I got very frustrated. It felt like I could see armadas coming at me from miles away but I couldn't do coordinated, multi-tick maneuvers to fend them off because I had class, or practice, or just had to sleep. I've thought about that game for fifteen years at this point. I wanted to make something that fixed its problem. I remember thousands of people playing that game. I'm sure many of them still think about it.
What it does
The Long Frontier is tower defense at two scales, wrapped in a persistent, async, social 4X for mobile. You hold a deck of units, spend planet-resources to field them, and fight hand-played lane sieges to take worlds. The galaxy is a tower defense too: enemy armadas advance through your territory, your garrisons hold the line, and a reserve you set aside auto-scrambles to defend a world while you sleep. Every unit is a card, your territory is the deck you fight with, and the armies you lose become the cards you draw next season. An AI Game Master — the Curator — runs the Void, a co-op raid threat that flips the table and keeps a thousand-player war fair.
How we built it
I designed it the way you'd build the game: smallest complete idea first, then deep as I could manage. I stress-tested every pass with my friends reviewing, resolving ambiguity and contradictions. The art is generated to a strict style guide and color palette. I built two tools to make the package: a data-driven card forge that composites a frame, stats, and cost pips onto generated art straight from a spreadsheet, and a level composer for the siege scenes. The four PDFs are authored in HTML and CSS and printed through headless Chrome from a single build script, so I could regenerate everything in seconds.
Challenges we ran into
The hardest part was proving "tower defense at two scales" actually plays — that the galaxy fights like a tower defense, world by world, instead of just borrowing the words. Async fairness was the next knife: how do you lose a battle while you sleep and still want to log in tomorrow? That drove the standing-orders garrison, the auto-scrambling reserve, and the rule that a raid wounds a world but never takes your collection. I managed to condense all the ideas I could into the page limits.

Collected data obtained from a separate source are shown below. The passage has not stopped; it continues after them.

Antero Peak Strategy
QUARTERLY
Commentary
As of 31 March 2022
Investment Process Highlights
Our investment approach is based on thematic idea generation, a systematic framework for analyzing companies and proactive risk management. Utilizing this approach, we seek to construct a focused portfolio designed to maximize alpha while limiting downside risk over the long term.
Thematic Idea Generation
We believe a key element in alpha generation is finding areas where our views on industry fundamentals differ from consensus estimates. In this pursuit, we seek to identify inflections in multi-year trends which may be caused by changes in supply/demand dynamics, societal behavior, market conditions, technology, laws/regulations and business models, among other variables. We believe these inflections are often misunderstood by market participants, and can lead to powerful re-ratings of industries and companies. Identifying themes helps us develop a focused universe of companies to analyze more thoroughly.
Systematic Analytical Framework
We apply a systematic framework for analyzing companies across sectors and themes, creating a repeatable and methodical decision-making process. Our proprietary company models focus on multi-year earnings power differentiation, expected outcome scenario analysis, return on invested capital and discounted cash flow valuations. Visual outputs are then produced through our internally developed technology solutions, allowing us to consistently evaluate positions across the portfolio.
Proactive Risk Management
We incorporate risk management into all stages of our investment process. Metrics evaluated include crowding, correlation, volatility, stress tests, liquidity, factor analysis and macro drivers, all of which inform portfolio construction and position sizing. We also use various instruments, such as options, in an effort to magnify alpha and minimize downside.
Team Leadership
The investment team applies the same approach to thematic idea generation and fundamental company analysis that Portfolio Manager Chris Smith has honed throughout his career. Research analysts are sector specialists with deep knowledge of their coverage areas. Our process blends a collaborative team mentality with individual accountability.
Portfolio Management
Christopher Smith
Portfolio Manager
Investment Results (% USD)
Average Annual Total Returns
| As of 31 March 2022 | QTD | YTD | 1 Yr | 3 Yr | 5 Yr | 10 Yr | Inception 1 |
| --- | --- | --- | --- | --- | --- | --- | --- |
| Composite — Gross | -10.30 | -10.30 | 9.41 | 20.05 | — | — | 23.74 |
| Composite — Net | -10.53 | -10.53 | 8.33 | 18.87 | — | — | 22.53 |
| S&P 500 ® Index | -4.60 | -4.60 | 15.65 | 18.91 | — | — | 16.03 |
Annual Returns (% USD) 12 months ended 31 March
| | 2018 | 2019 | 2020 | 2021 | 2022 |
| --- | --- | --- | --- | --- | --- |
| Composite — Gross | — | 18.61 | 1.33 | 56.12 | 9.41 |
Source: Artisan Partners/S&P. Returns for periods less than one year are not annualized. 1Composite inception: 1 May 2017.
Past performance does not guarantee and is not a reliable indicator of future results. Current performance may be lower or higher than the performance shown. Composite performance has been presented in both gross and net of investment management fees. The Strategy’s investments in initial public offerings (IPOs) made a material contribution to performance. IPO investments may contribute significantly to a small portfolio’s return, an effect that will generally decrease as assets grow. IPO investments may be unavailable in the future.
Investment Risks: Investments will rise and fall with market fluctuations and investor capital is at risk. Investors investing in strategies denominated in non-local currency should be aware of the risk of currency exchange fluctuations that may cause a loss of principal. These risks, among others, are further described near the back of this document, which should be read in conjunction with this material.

## Accomplishments that we're proud of
One idea runs through everything — magic is science — and you feel it in the combat, the factions, the economy, and the art. I'm proudest of the parts that turn losing into a reason to log back in: your defeats mint cards, a beaten army returns stronger, and a player who loses everything can turn pirate and tax the people who beat them. The Curator, an AI Game Master running the Void as co-op raid content woven into the war, is the piece I'd most want to play. And the package holds together — four artifacts that never contradict each other, every claim backed by a system.
What we learned
Judging my own work like a hostile reviewer — scoring it cold against the goals and cutting what bled points — moved the design further than any amount of polishing it in love. I learned to prove a mechanic before I claim it, to bound a player's worst night before shipping the system that causes it, and that the cheapest test that can kill a bad idea should run first: a lane laid out on a chessboard beats a sprint of code. And one clear idea, repeated by every system, reads as depth instead of sprawl.
What's next for The Long Frontier
Build the smallest version that's fun: one biome, a handful of Verdant units, and a hand-played siege that has to grip you in two minutes. If that lands, the rings go on — the async galaxy map and the feats-to-cards loop, then the Marvelous Androids and the politics of Houses and Firms, then the live Void and seasons, and finally the Apotheosis Engine, the month-long endgame a whole galaxy has to converge to stop. Prove the fun first; everything after is a choice.